A época das vindimas era muito trabalhosa, mas também era muito alegre. As pessoas iam para a vinha colher as uvas, os homens carregavam os
cestos de vime às costas que, depois, despejavam no lagar, era então altura dos homens pisarem as uvas com os pés, para dar início ao fabrico do
vinho.
A nossa alimentação era muito pobre, comiam-se sobretudo os produtos que a terra dava: a batata, couves, feijão, grão, azeitonas; fazia-se a
matança do porco que nos iria alimentar durante todo o ano.
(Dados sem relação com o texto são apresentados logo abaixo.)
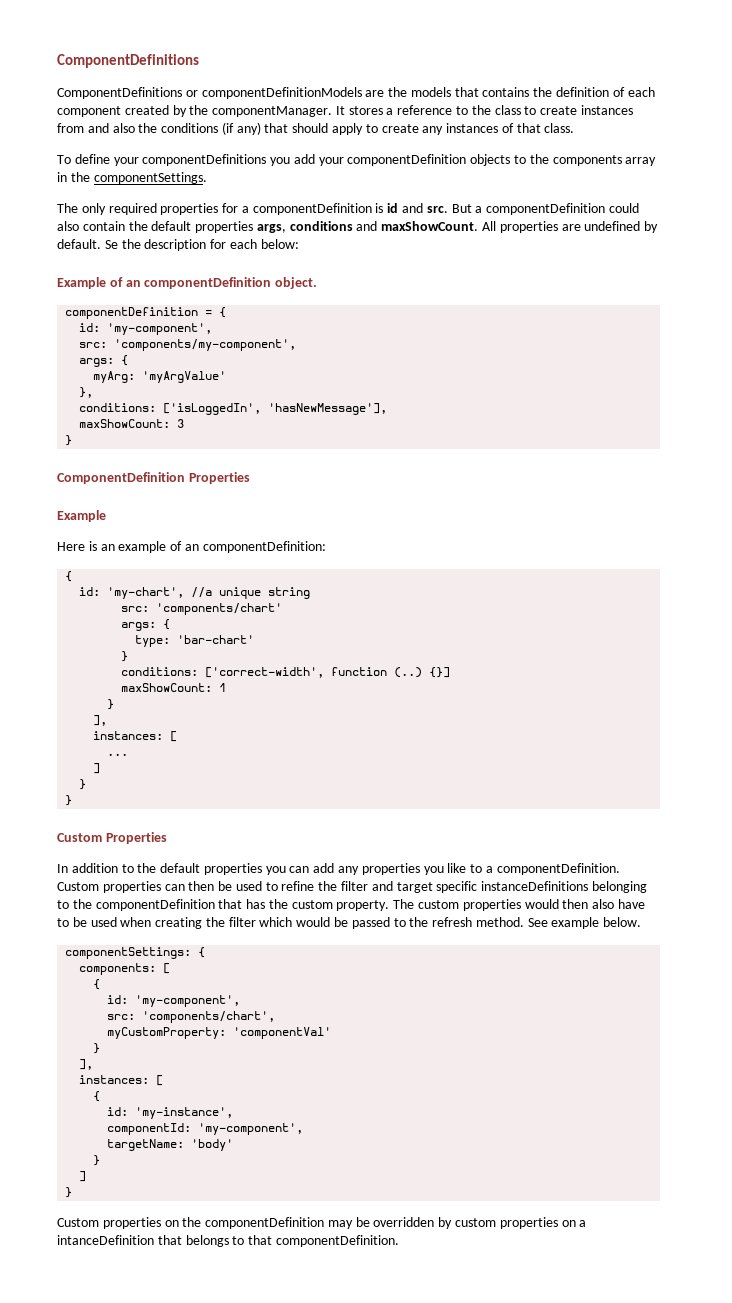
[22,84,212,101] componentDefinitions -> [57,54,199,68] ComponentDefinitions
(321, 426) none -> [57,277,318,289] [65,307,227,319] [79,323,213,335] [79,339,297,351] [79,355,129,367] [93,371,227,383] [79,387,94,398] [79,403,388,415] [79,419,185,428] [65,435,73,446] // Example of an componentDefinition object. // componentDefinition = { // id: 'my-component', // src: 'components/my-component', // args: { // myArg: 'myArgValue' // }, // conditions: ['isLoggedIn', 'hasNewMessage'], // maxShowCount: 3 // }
A carne que não era utilizada para fazer enchidos era colocada na salgadeira, a banha
servia para temperar a sopa, quanto aos doces, eram escassos, apenas se comiam em dias de festa. Na véspera das festas, acendia-se o lume no
forno comunitário para cozer as broas e os bolinhos esquecidos, também era aí que se cozia o pão centeio que comia diariamente.
A festa da Nossa Senhora da Póvoa e da Nossa Senhora da Ajuda eram as romarias mais festejadas, era nesses dias que tinha autorização para
vestir roupa nova e calçar sapatos, a maior parte do tempo andava descalço.
Gostava imenso de ir com a minha mãe lavar a roupa no rio Côa, lá corriam águas cristalinas, tinha que se percorrer alguns quilómetros com o
alguidar à cabeça até lá chegar, mas o esforço era recompensado pela beleza e tranquilidade do local.
Quando acordei, lembrei-me logo de uma fotografia que tinha visto no álbum lá de casa em que o meu avô
estava a arrancar as batatas da terra com o arado puxado pelas vacas, isso aconteceu há alguns anos atrás mas a técnica era a mesma que se
utilizava no século XIX.

Este sonho que tive foi muito enriquecedor, aprendi muita coisa e facilitou-me o trabalho!
Não me posso esquecer da frase que me foi dita tantas vezes: “ A vida do campo é muito dura, mas sem trabalho nada vem”.